The artist’s three and half meter pink melting brain shaped in the surreal form of an ice cream is meant to serve as a beacon of accountability in a fast-deteriorating global climate situation; one where decades of thinkers and actors have failed to turn the ship around, she claims. Global Warning (2023) can indeed be used by collectors, corporations, communities, and government to communicate their climate goals, placing their global warming mitigation objectives at the forefront of an artistic debate with all stakeholders. Via a QR code which can be placed at the basis of the melting ice cream, local businesses can engage their communities in thinking about the ever more urgent need to find sustainable solutions to rising global temperatures. As her work clearly states, Nel-14512 is telling us once more that the time to act is yesterday.

 



Available in three different colours, Global Warning was designed in flashy hues to naturally attract people, to bring them closer, so they may take a good look. The work uses media and techniques which the artist has been championing and bettering for several years, and it follows the same pop-surrealist style that made Nel-14512’s work so immediately recognizable. Deeply rooted in a rich history of Belgian surrealism empowered by the absurdities of Magritte and freed by the unexpectedness of Broodthaers, Nel-14512’s multimedia approach to sculpture follows her intimate instincts of feminism, humanism, and environmentalism.

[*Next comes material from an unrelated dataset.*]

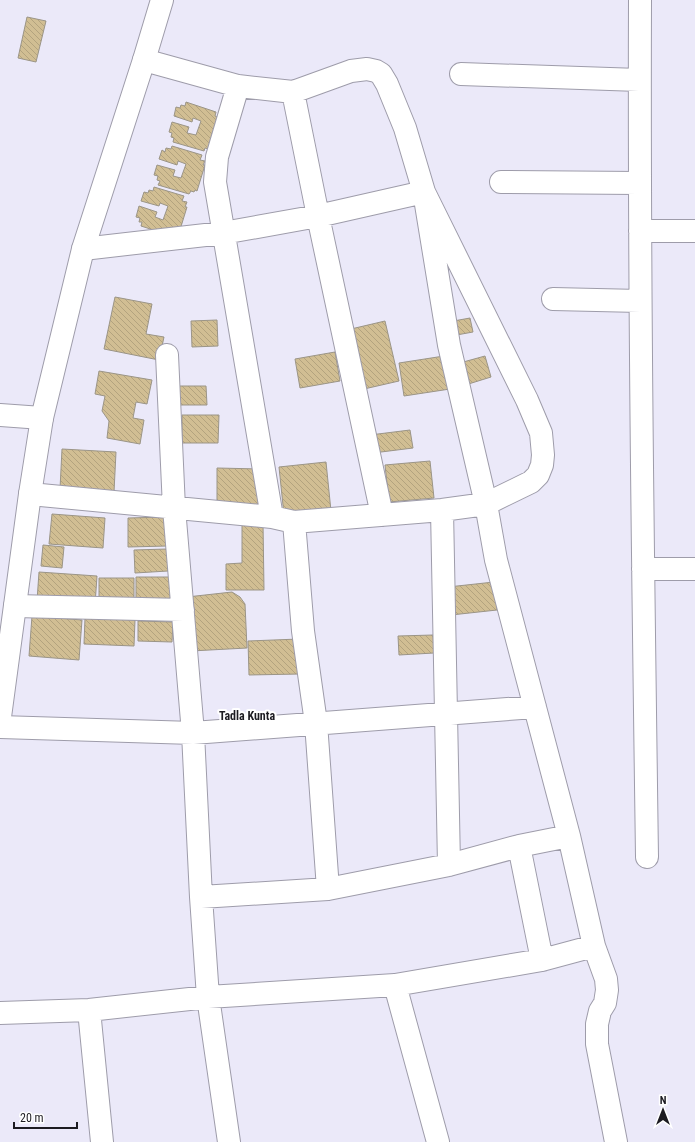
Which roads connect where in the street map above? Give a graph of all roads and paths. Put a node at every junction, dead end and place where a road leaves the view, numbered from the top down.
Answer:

In Do You See Me Now?, her last show with the gallery, the artist presented and ensemble of self-portraits challenging notions of identity and belief by representing artistic concept dealing with time, education, and imagination. This show is different. It circles around a single work: Global Warning. The artists wants the focus on the issue at hand, and not spread over multiple artistic investigations. On top of the three colour editions of the sculpture designed for indoors and outdoors, Nel-14512 will also be presenting and ensemble of studies which allowed her to conceive and contextualize her creation.

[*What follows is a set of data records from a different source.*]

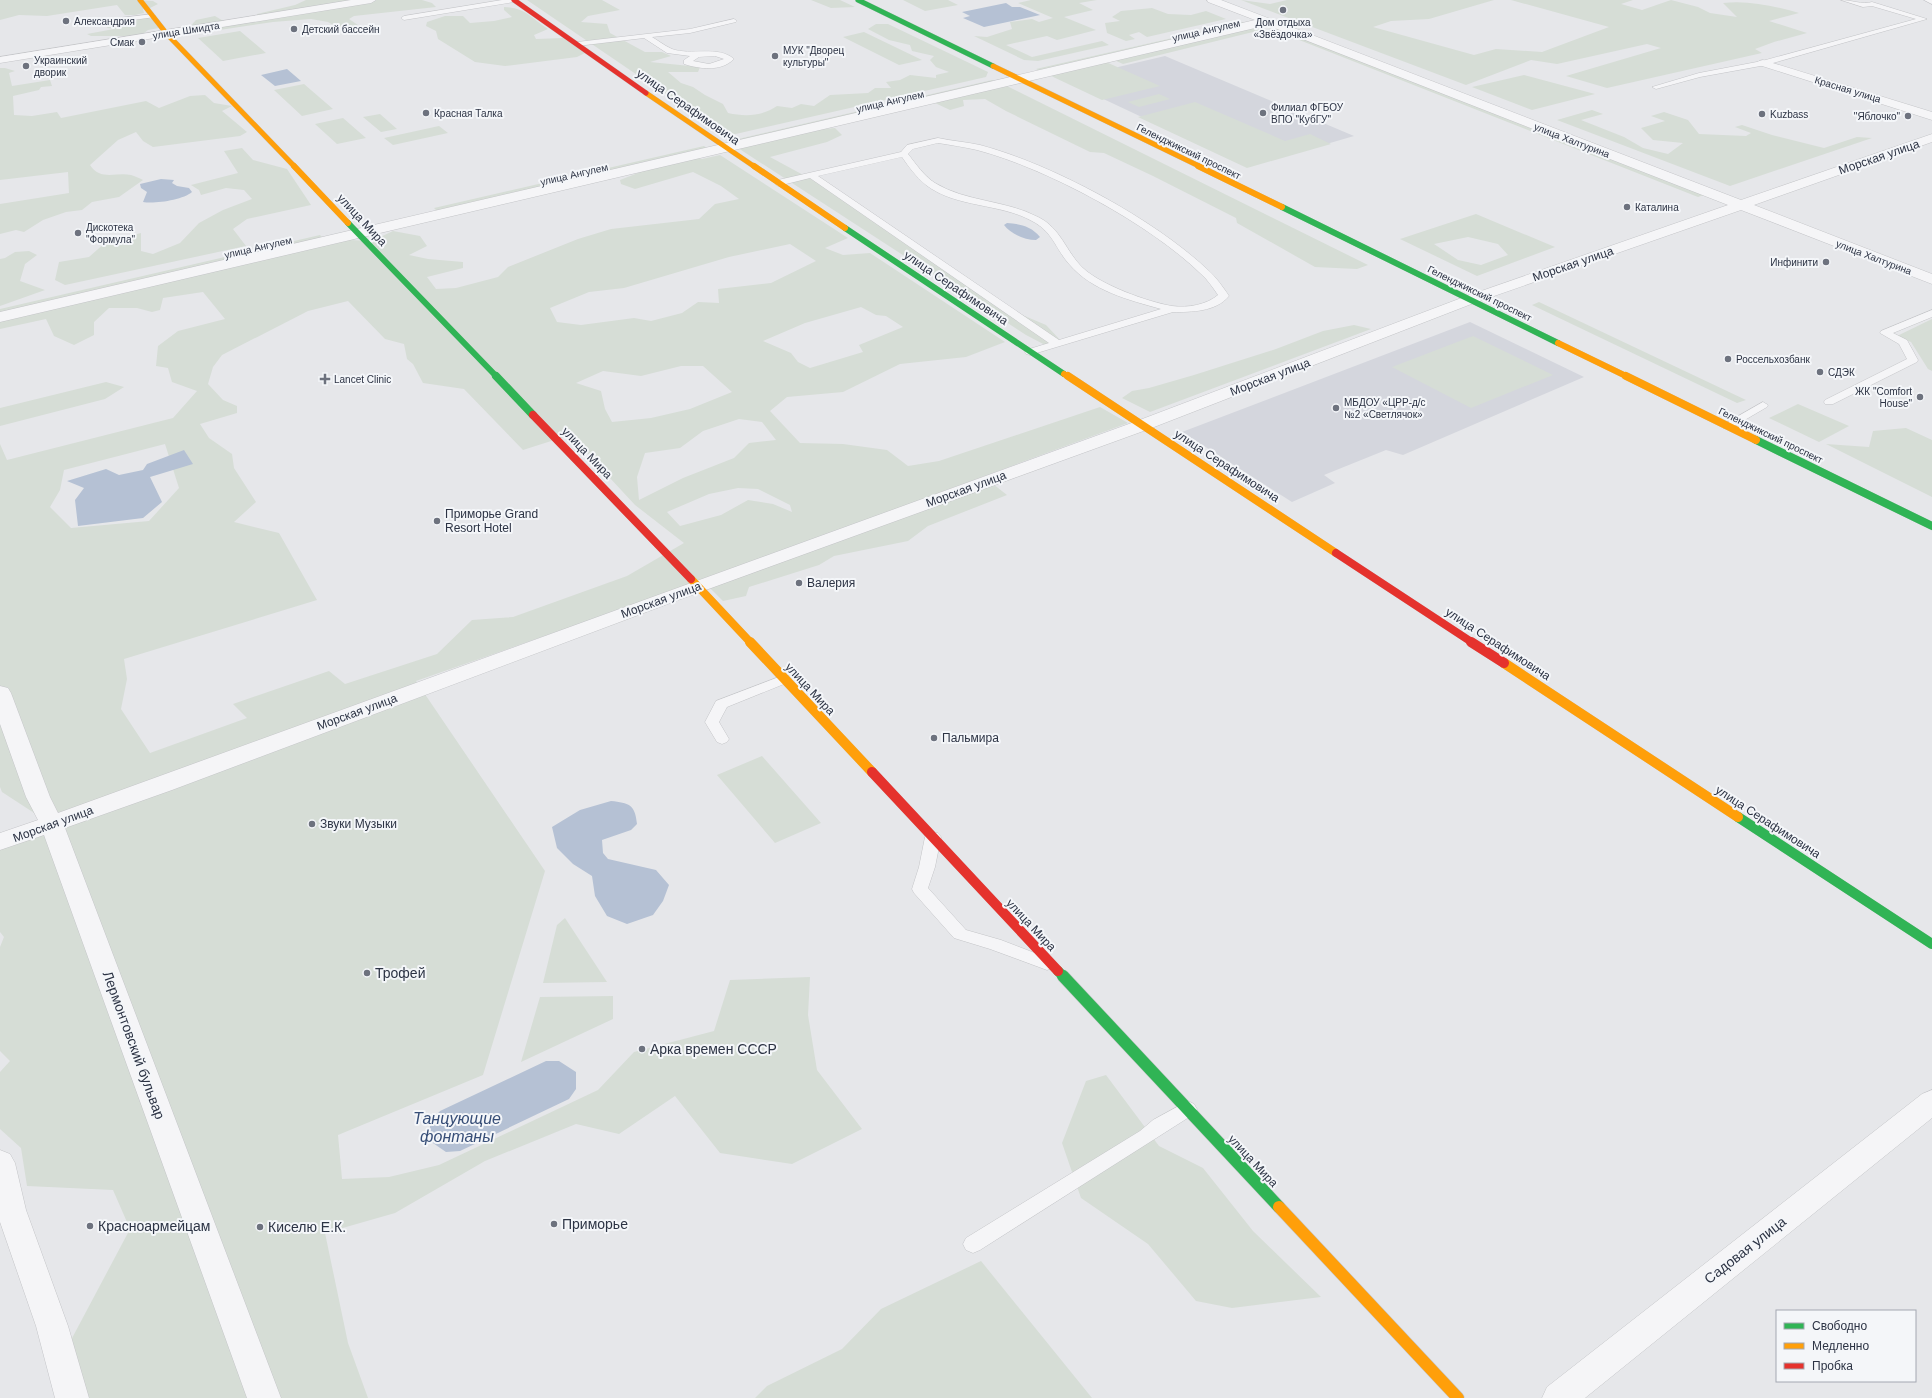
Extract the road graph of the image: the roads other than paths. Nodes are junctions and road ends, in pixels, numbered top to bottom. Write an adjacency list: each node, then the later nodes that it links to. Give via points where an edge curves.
1 (140, 0): 9 (street, улица Мира)
2 (371, 0): 14 (street, улица Шмидта)
3 (514, 0): 10 (lane); 16 (street, улица Серафимовича)
4 (858, 0): 20 (street)
5 (1212, 0): 11 (street, улица Халтурина)
6 (1844, 0): 19 (lane, via 1865,6 1872,4 1924,19)
7 (1929, 0): 8 (street)
8 (1932, 1)
9 (153, 16): 13 (lane); 14 (street, улица Мира)
10 (404, 18)
11 (1263, 20): 20 (street, улица Ангулем, via 1244,21); 21 (street, улица Ангулем, via 1255,25); 29 (street, улица Халтурина)
12 (734, 21): 15 (lane, via 690,31)
13 (95, 23)
14 (166, 33): 18 (street, улица Шмидта); 30 (street, улица Мира)
15 (645, 36): 16 (lane); 17 (lane, via 670,51)
16 (577, 44): 25 (street, улица Серафимовича)
17 (697, 55)
18 (0, 60)
19 (1763, 63): 22 (lane, via 1699,75); 23 (street, Красная улица)
20 (1007, 74): 21 (street, Геленджикский проспект); 25 (street, улица Ангулем)
21 (1019, 80): 25 (street, улица Ангулем); 32 (street, Геленджикский проспект)
22 (1656, 87)
23 (1932, 116)
24 (1932, 138): 29 (street, Морская улица)
25 (721, 144): 28 (street, улица Серафимовича); 30 (street, улица Ангулем)
26 (904, 154): 27 (lane); 34 (lane, via 932,185 957,196 1006,208 1036,219 1056,234 1072,262 1088,278); 34 (lane, via 910,147 923,142 963,144 1003,156 1059,178 1110,204 1191,259 1219,286 1224,296 1215,304 1195,309)
27 (811, 175): 28 (lane); 37 (lane)
28 (778, 183): 38 (street, улица Серафимовича)
29 (1741, 206): 31 (street, улица Халтурина); 32 (street, Морская улица)
30 (354, 229): 33 (street, улица Ангулем); 36 (street, улица Ангулем); 44 (street, улица Мира)
31 (1932, 280)
32 (1469, 300): 41 (street, Морская улица); 42 (street, Геленджикский проспект)
33 (0, 308)
34 (1172, 310): 37 (lane)
35 (1932, 313): 39 (lane, via 1885,333 1903,342 1913,360)
36 (0, 317)
37 (1058, 344): 38 (lane)
38 (1030, 352): 41 (street, улица Серафимовича)
39 (1829, 402)
40 (1763, 405): 42 (lane)
41 (1143, 425): 44 (street, Морская улица); 51 (street, улица Серафимовича)
42 (1727, 426): 43 (street, Геленджикский проспект)
43 (1932, 526)
44 (696, 586): 45 (street, улица Мира); 48 (street, Морская улица)
45 (784, 679): 47 (lane, via 720,704 712,722); 49 (street, улица Мира)
46 (0, 693): 48 (street, Лермонтовский бульвар, via 38,797)
47 (722, 739)
48 (52, 824): 50 (street, Морская улица); 58 (street, Лермонтовский бульвар)
49 (933, 837): 52 (street, улица Мира); 52 (lane, via 920,889 960,934 995,944)
50 (0, 842)
51 (1932, 944)
52 (1054, 967): 54 (street, улица Мира)
53 (1932, 1102): 60 (street, Садовая улица)
54 (1188, 1109): 56 (lane); 59 (street, улица Мира)
55 (0, 1163): 57 (street, via 11,1210 52,1326)
56 (973, 1244)
57 (72, 1398)
58 (264, 1398)
59 (1458, 1398)
60 (1559, 1398)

To unveil Global Warning, Nel-14512 was invited to participate in the inaugural edition of the Brussels Sculpture Festival SCULPTURA #1, which will open its doors at La Gare Maritime in the Tours & Taxis complex, centre of Brussels. This is the first nomad collaboration between Kloser Contemporary Art and SCULPTURA, and we take this opportunity to thank Åke Verstraelen and his team for the invitation. This event will be the biggest celebration of its kind in Belgium and put together a thought-challenging ensemble of international artists, among which Arne Quinze and Koen Van Mechelen.


This first appearance of Global Warning is very much to the point for the artist's intent, who imagined it for the public space. Urban art plays a democratic role of public empowerment, any observer being free to stop for a second and take interest, share, debate, and eventually act. Every small action will be necessary if we are to turn around about two centuries of carbonized industrial mindset. It is a daunting task. One that we must approach as a journey, together. There will be obstacles along the way, but the objective is clear. The preservation of welfare and peace, the confirmation of our place on earth.



 

Nel-14512, SCULPTURA and Kloser Contemporary Art all hope this pink beacon will help communities engage with each other, that it may travel to the next COP, find a place in our parliaments, or appear in a forest near you. The time was now.